> DATA FOR THIS EXERCISE:
====

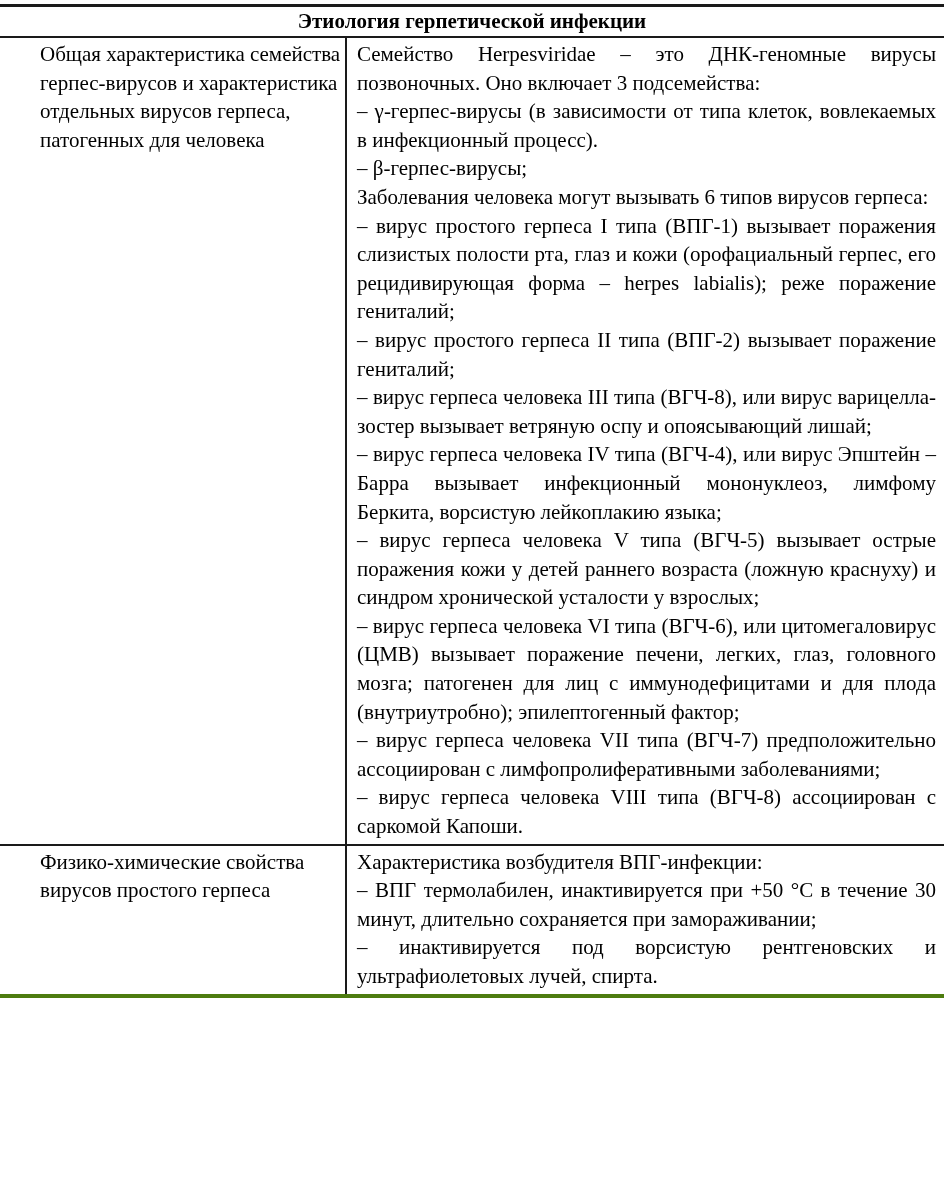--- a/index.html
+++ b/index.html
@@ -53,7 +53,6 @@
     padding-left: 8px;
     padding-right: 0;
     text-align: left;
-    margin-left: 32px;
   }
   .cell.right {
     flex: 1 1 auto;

====

> WHAT THIS TASK INVOLVES: Set down exactly what runs from the line with "-53,7 +53,6 @@" to the last line of the data above, including both of those lines and no others.

> TASK SOLUTION:
@@ -53,7 +53,6 @@
     padding-left: 8px;
     padding-right: 0;
     text-align: left;
-    margin-left: 32px;
   }
   .cell.right {
     flex: 1 1 auto;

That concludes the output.